Question

Assume that the variables \(a\) and \(b\) are stored in memory locations 300 and 301 , respectively. Also assume that the three integer values \(+1\), \(-1\), and 0 are stored in memory locations 400 , 401 , and 402 , respectively. Finally, assume that the code sequence you are writing begins in memory location 50 . Using any of the machine language instructions shown in Section 5.2.4, translate the following algorithmic operations into their machine language equivalents. a. Set \(a\) to the value of \(a+b-1\) b. if \(a>0\) Set \(b\) to the value \(+1\)

Short answer

Calculate \( a = a + b - 1 \); if \( a > 0 \), then set \( b = +1 \).

Step-by-step solution

Initialize Variables

Load the value of variable \(a\) from memory location 300 into the CPU register.

Add Variable

Use the machine instruction to add the value of variable \(b\) from memory location 301 to the CPU register value. The result will be \(a + b\).

Subtract One

Subtract the value stored in memory location 401 (which is \(-1\)) from the CPU register. Since subtracting \(-1\) is equivalent to adding \(1\), it completes the operation \(a + b + 1 - 1 = a + b - 1\).

Store Result

Store the result from the CPU register back into memory location 300 to update variable \(a\).

Compare with Zero

Load the updated value of \(a\) from memory location 300 into the CPU register. Compare this value with the zero stored in memory location 402 using a compare instruction.

Conditional Assignment

If the comparison in Step 5 shows \(a > 0\), use a conditional jump/branch instruction to jump to the instruction that loads \(+1\) from memory location 400 into the CPU register and store it in memory location 301 to set \(b\) to \(+1\).

Key concepts

Algorithmic Operations

Algorithmic operations refer to a series of steps or procedures carried out to perform a specific task or solve a problem. In computing, these operations often transform input data into a desired output. In the context of machine language, algorithmic operations are broken down into basic instructions that the CPU can execute directly. For the given exercise, we have two main algorithmic operations: computing the value of \(a + b - 1\) and conditionally setting the value of \(b\) based on the result of this computation.
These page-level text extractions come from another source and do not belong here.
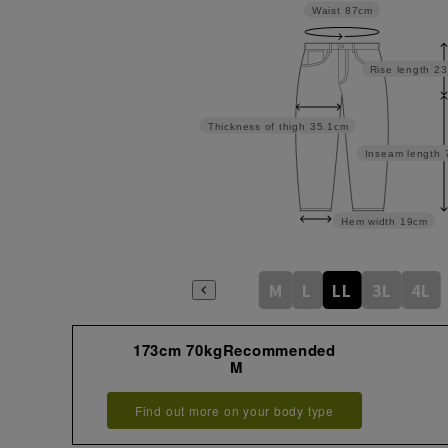
Waist
87cm
Rise length
23
Thickness of thigh
35.1cm
Inseam length
Hem width
19cm
M
L
LL
3L
4L
173cm 70kgRecommended
M
Find out more on your body type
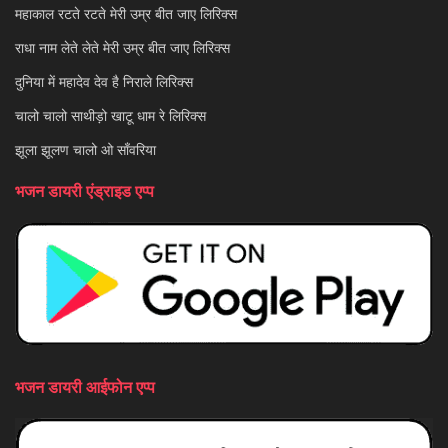
महाकाल रटते रटते मेरी उम्र बीत जाए लिरिक्स
राधा नाम लेते लेते मेरी उम्र बीत जाए लिरिक्स
दुनिया में महादेव देव है निराले लिरिक्स
चालो चालो साथीड़ो खाटू धाम रे लिरिक्स
झूला झूलण चालो ओ साँवरिया
भजन डायरी एंड्राइड एप्प
भजन डायरी आईफोन एप्प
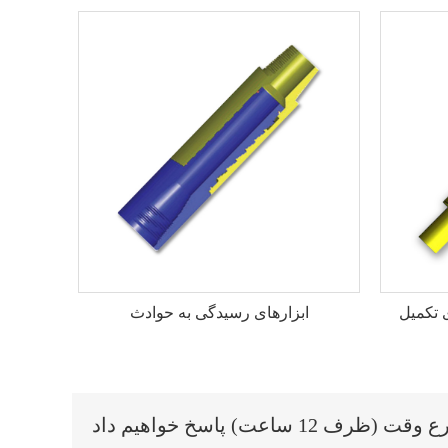
ی تکمیل
ابزارهای رسیدگی به حوادث
اعت) پاسخ خواهیم داد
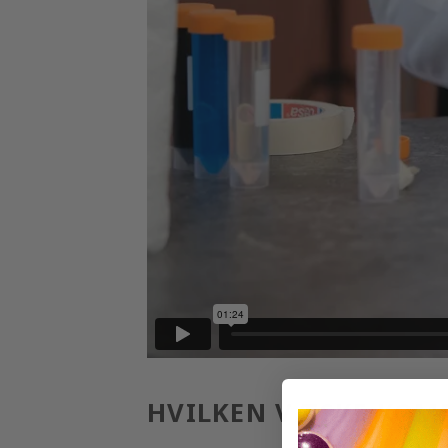
HVILKEN VÆSKE KOMM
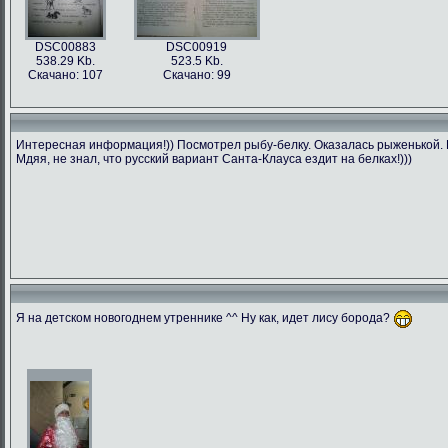
DSC00883
DSC00919
538.29 Kb.
523.5 Kb.
Скачано: 107
Скачано: 99
Интересная информация!)) Посмотрел рыбу-белку. Оказалась рыженькой. П
Мдяя, не знал, что русский вариант Санта-Клауса ездит на белках!)))
Я на детском новогоднем утреннике ^^ Ну как, идет лису борода?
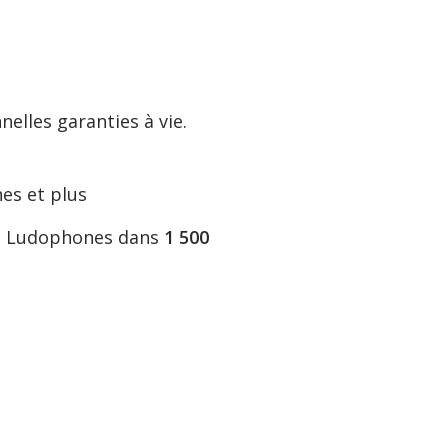
elles garanties à vie.
es et plus
nos Ludophones dans
1 500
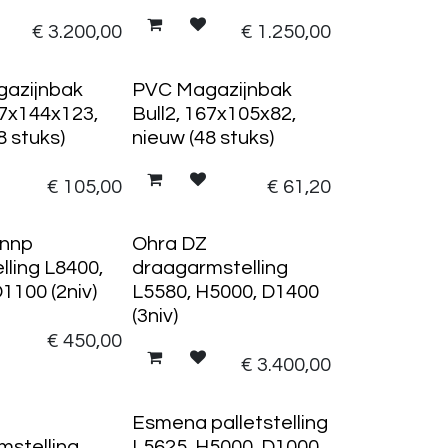
€
3.200,00
€
1.250,00
48 stuks
azijnbak
PVC Magazijnbak
37x144x123,
Bull2, 167x105x82,
8 stuks)
nieuw (48 stuks)
€
105,00
€
61,20
 nnp
Ohra DZ
elling L8400,
draagarmstelling
1100 (2niv)
L5580, H5000, D1400
(3niv)
€
450,00
€
3.400,00
Esmena palletstelling
mstelling
L5625, H5000, D1000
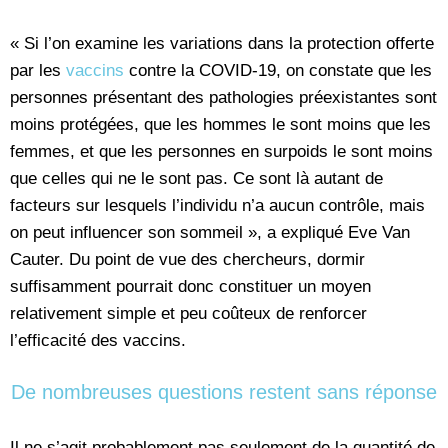
« Si l’on examine les variations dans la protection offerte
par les
vaccins
contre la COVID-19, on constate que les
personnes présentant des pathologies préexistantes sont
moins protégées, que les hommes le sont moins que les
femmes, et que les personnes en surpoids le sont moins
que celles qui ne le sont pas. Ce sont là autant de
facteurs sur lesquels l’individu n’a aucun contrôle, mais
on peut influencer son sommeil », a expliqué Eve Van
Cauter. Du point de vue des chercheurs, dormir
suffisamment pourrait donc constituer un moyen
relativement simple et peu coûteux de renforcer
l’efficacité des vaccins.
De nombreuses questions restent sans réponse
Il ne s’agit probablement pas seulement de la quantité de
• Set \(a\) to the value of \(a + b - 1\): This involves adding two numbers and adjusting the result by subtracting one. It is implemented through a series of load, add, and subtract instructions.
• Conditionally set \(b\) to \(+1\) if \(a > 0\): Here, a comparison operation is performed, followed by a conditional instruction that executes only if the condition is met.

Memory Locations

Memory locations are specific addresses in a computer's memory used to store data or instructions. Each location has a unique address that the CPU uses to read or write data. In our example, the variables \(a\) and \(b\) are stored in memory locations 300 and 301, respectively. The integer constants \(+1\), \(-1\), and 0 are stored in memory locations 400, 401, and 402.

• Memory Location 300: Initially holds the variable \(a\), which will be modified during execution.
• Memory Location 301: Initially holds the variable \(b\), which may be updated conditionally.
• Memory Locations 400, 401, 402: Contain constants used in calculations and comparisons.

Understanding these addresses helps in organizing and accessing data efficiently during algorithm execution.

CPU Register

A CPU Register is a small, fast storage location within the CPU that holds data temporarily during processing. Registers play a crucial role in performing computations as they can be accessed much faster than data in memory.

• Loading Data: Registers are used to temporarily hold the values of variables like \(a\) while calculations are performed.
• Arithmetic Operations: During the execution of our algorithm, calculations, such as addition and subtraction, are conducted directly on register values for speed.
• Intermediate Storage: Once computations are done, the results may be stored back to memory or further processed within registers.

In our example, the register holds the intermediate results of \(a + b\) and \(a + b - 1\), facilitating quick and efficient processing of the algorithmic instructions.

Conditional Instructions

Conditional instructions are commands that determine whether a certain piece of code should be executed based on a condition, commonly involving comparison operations. In assembly or machine languages, these are often implemented as jump or branch instructions.

In the given problem, a conditional instruction is used after comparing the result of \(a + b - 1\) with zero:

• Comparison: Check if \(a > 0\) by loading \(a\) from memory and comparing it with the zero in memory location 402.
• Conditional Branch: If the condition \(a > 0\) is true, the CPU executes a branch instruction to load \(+1\) into \(b\).

This mechanism allows the program to take different paths, leading to varied outcomes based on the data values, thus enabling dynamic and flexible programming solutions.